== YOUR ASSIGNMENT ==
Please report, as a bare number, how many lines below include the string "Fragen".

'''

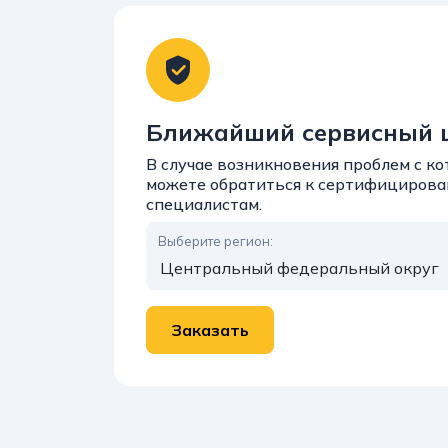
Ближайший сервисный 
В случае возникновения проблем с 
можете обратиться к сертифициров
специалистам.
Выберите регион:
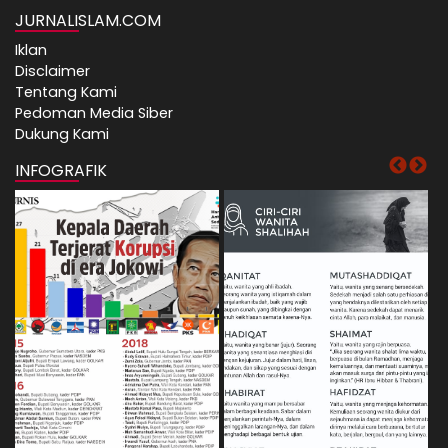
JURNALISLAM.COM
Iklan
Disclaimer
Tentang Kami
Pedoman Media Siber
Dukung Kami
INFOGRAFIK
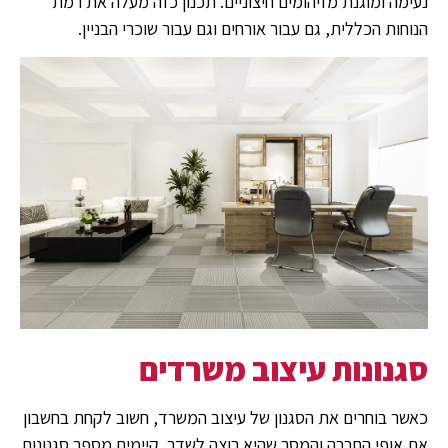
נעימה ומוגנת מזיהומים חיצוניים. תכנון כזה מעלה את רמת
הנוחות הכללית, גם עבור אורחים וגם עבור שוכרי הבניין.
סגנונות עיצוב משרדים
כאשר בוחרים את הסגנון של עיצוב המשרד, חשוב לקחת בחשבון
את אופי החברה והמסר שהיא רוצה לשדר. קיימים מספר סגנונות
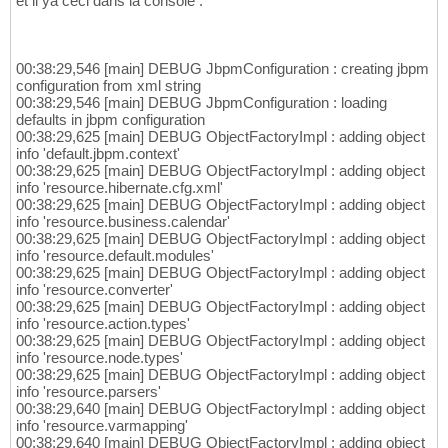
et il ya ceci dans la console :
00:38:29,546 [main] DEBUG JbpmConfiguration : creating jbpm
configuration from xml string
00:38:29,546 [main] DEBUG JbpmConfiguration : loading
defaults in jbpm configuration
00:38:29,625 [main] DEBUG ObjectFactoryImpl : adding object
info 'default.jbpm.context'
00:38:29,625 [main] DEBUG ObjectFactoryImpl : adding object
info 'resource.hibernate.cfg.xml'
00:38:29,625 [main] DEBUG ObjectFactoryImpl : adding object
info 'resource.business.calendar'
00:38:29,625 [main] DEBUG ObjectFactoryImpl : adding object
info 'resource.default.modules'
00:38:29,625 [main] DEBUG ObjectFactoryImpl : adding object
info 'resource.converter'
00:38:29,625 [main] DEBUG ObjectFactoryImpl : adding object
info 'resource.action.types'
00:38:29,625 [main] DEBUG ObjectFactoryImpl : adding object
info 'resource.node.types'
00:38:29,625 [main] DEBUG ObjectFactoryImpl : adding object
info 'resource.parsers'
00:38:29,640 [main] DEBUG ObjectFactoryImpl : adding object
info 'resource.varmapping'
00:38:29,640 [main] DEBUG ObjectFactoryImpl : adding object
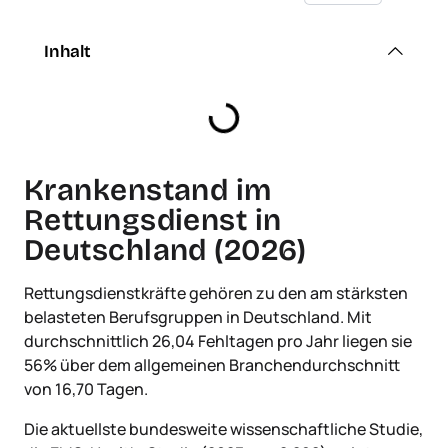
Inhalt
Krankenstand im
Rettungsdienst in
Deutschland (2026)
Rettungsdienstkräfte gehören zu den am stärksten
belasteten Berufsgruppen in Deutschland. Mit
durchschnittlich 26,04 Fehltagen pro Jahr liegen sie
56% über dem allgemeinen Branchendurchschnitt
von 16,70 Tagen.
Die aktuellste bundesweite wissenschaftliche Studie,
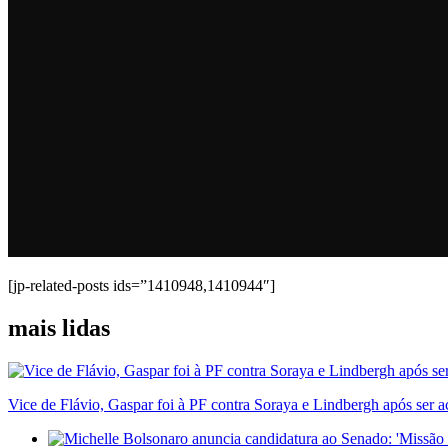
[jp-related-posts ids=”1410948,1410944″]
mais lidas
Vice de Flávio, Gaspar foi à PF contra Soraya e Lindbergh após ser a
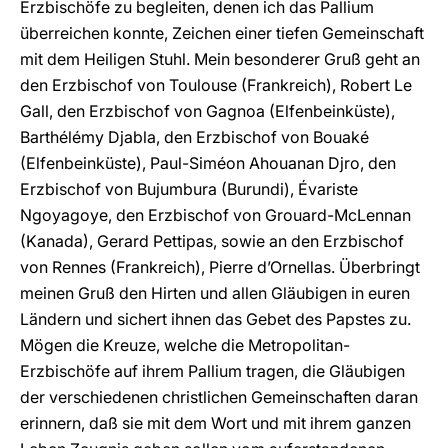
Erzbischöfe zu begleiten, denen ich das Pallium
überreichen konnte, Zeichen einer tiefen Gemeinschaft
mit dem Heiligen Stuhl. Mein besonderer Gruß geht an
den Erzbischof von Toulouse (Frankreich), Robert Le
Gall, den Erzbischof von Gagnoa (Elfenbeinküste),
Barthélémy Djabla, den Erzbischof von Bouaké
(Elfenbeinküste), Paul-Siméon Ahouanan Djro, den
Erzbischof von Bujumbura (Burundi), Évariste
Ngoyagoye, den Erzbischof von Grouard-McLennan
(Kanada), Gerard Pettipas, sowie an den Erzbischof
von Rennes (Frankreich), Pierre d’Ornellas. Überbringt
meinen Gruß den Hirten und allen Gläubigen in euren
Ländern und sichert ihnen das Gebet des Papstes zu.
Mögen die Kreuze, welche die Metropolitan-
Erzbischöfe auf ihrem Pallium tragen, die Gläubigen
der verschiedenen christlichen Gemeinschaften daran
erinnern, daß sie mit dem Wort und mit ihrem ganzen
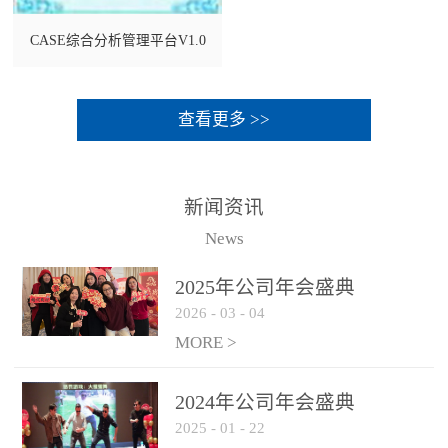
CASE综合分析管理平台V1.0
查看更多 >>
新闻资讯
News
2025年公司年会盛典
2026
-
03
-
04
MORE >
2024年公司年会盛典
2025
-
01
-
22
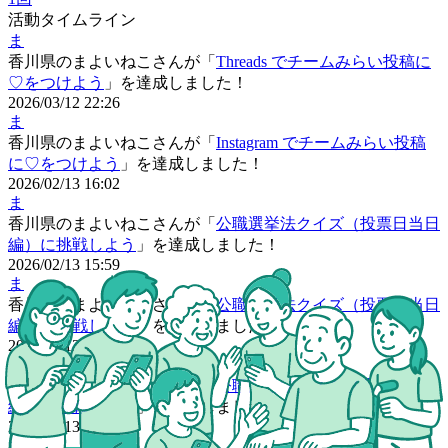
活動タイムライン
ま
香川県
の
まよいねこさん
が「
Threads でチームみらい投稿に
♡をつけよう
」を達成しました！
2026/03/12 22:26
ま
香川県
の
まよいねこさん
が「
Instagram でチームみらい投稿
に♡をつけよう
」を達成しました！
2026/02/13 16:02
ま
香川県
の
まよいねこさん
が「
公職選挙法クイズ（投票日当日
編）に挑戦しよう
」を達成しました！
2026/02/13 15:59
ま
香川県
の
まよいねこさん
が「
公職選挙法クイズ（投票日当日
編）に挑戦しよう
」を達成しました！
2026/02/13 15:57
ま
香川県
の
まよいねこさん
が「
公職選挙法クイズ（選挙期間
編）に挑戦しよう
」を達成しました！
2026/02/13 15:57
ま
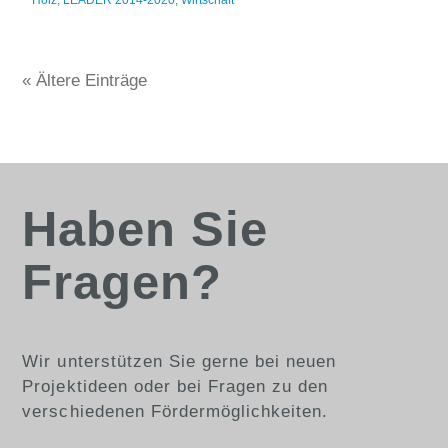
Holz
,
LEADER 2014-2020
,
Wirtschaft
« Ältere Einträge
Haben Sie
Fragen?
Wir unterstützen Sie gerne bei neuen
Projektideen oder bei Fragen zu den
verschiedenen Fördermöglichkeiten.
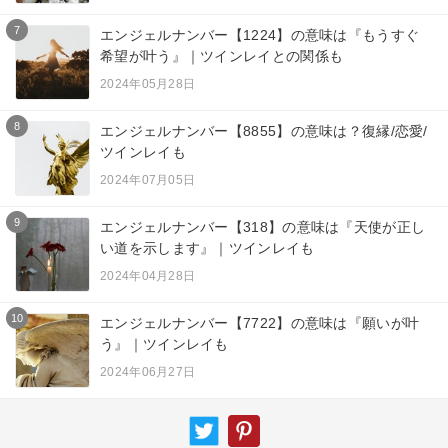
7
エンジェルナンバー【1224】の意味は『もうすぐ
希望が叶う』｜ツインレイとの関係も
2024年05月28日
8
エンジェルナンバー【8855】の意味は？復縁/恋愛/
ツインレイも
2024年07月05日
9
エンジェルナンバー【318】の意味は『天使が正し
い道を示します』｜ツインレイも
2024年04月28日
10
エンジェルナンバー【7722】の意味は『願いが叶
う』｜ツインレイも
2024年06月27日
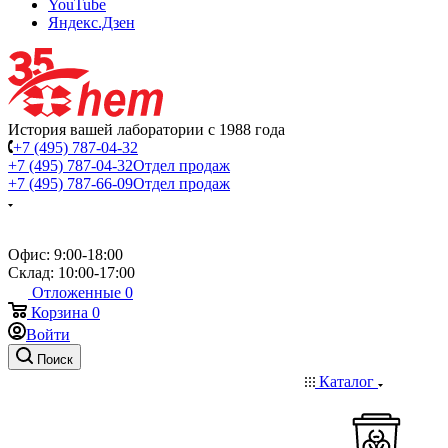
YouTube
Яндекс.Дзен
История вашей лаборатории с 1988 года
+7 (495) 787-04-32
+7 (495) 787-04-32
Отдел продаж
+7 (495) 787-66-09
Отдел продаж
Офис: 9:00-18:00
Склад: 10:00-17:00
Отложенные
0
Корзина
0
Войти
Поиск
Каталог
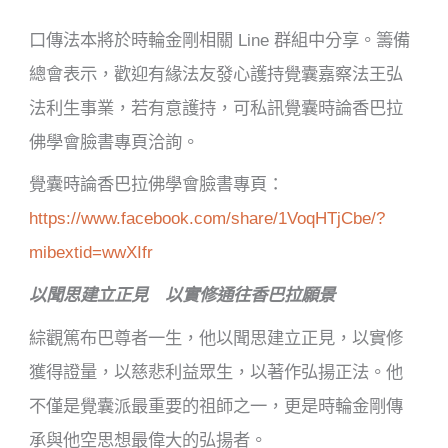
口傳法本將於時輪金剛相關 Line 群組中分享。籌備
總會表示，歡迎有緣法友發心護持覺囊嘉察法王弘
法利生事業，若有意護持，可私訊覺囊時論香巴拉
佛學會臉書專頁洽詢。
覺囊時論香巴拉佛學會臉書專頁：
https://www.facebook.com/share/1VoqHTjCbe/?
mibextid=wwXIfr
以聞思建立正見 以實修通往香巴拉願景
綜觀篤布巴尊者一生，他以聞思建立正見，以實修
獲得證量，以慈悲利益眾生，以著作弘揚正法。他
不僅是覺囊派最重要的祖師之一，更是時輪金剛傳
承與他空思想最偉大的弘揚者。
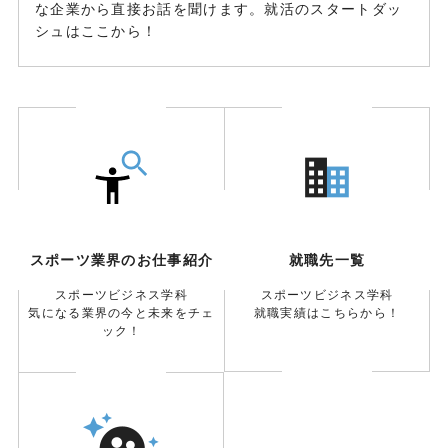
な企業から直接お話を聞けます。就活のスタートダッ
シュはここから！
スポーツ業界のお仕事紹介
就職先一覧
スポーツビジネス学科
スポーツビジネス学科
気になる業界の今と未来をチェ
就職実績はこちらから！
ック！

'''

== SOLUTION ==
2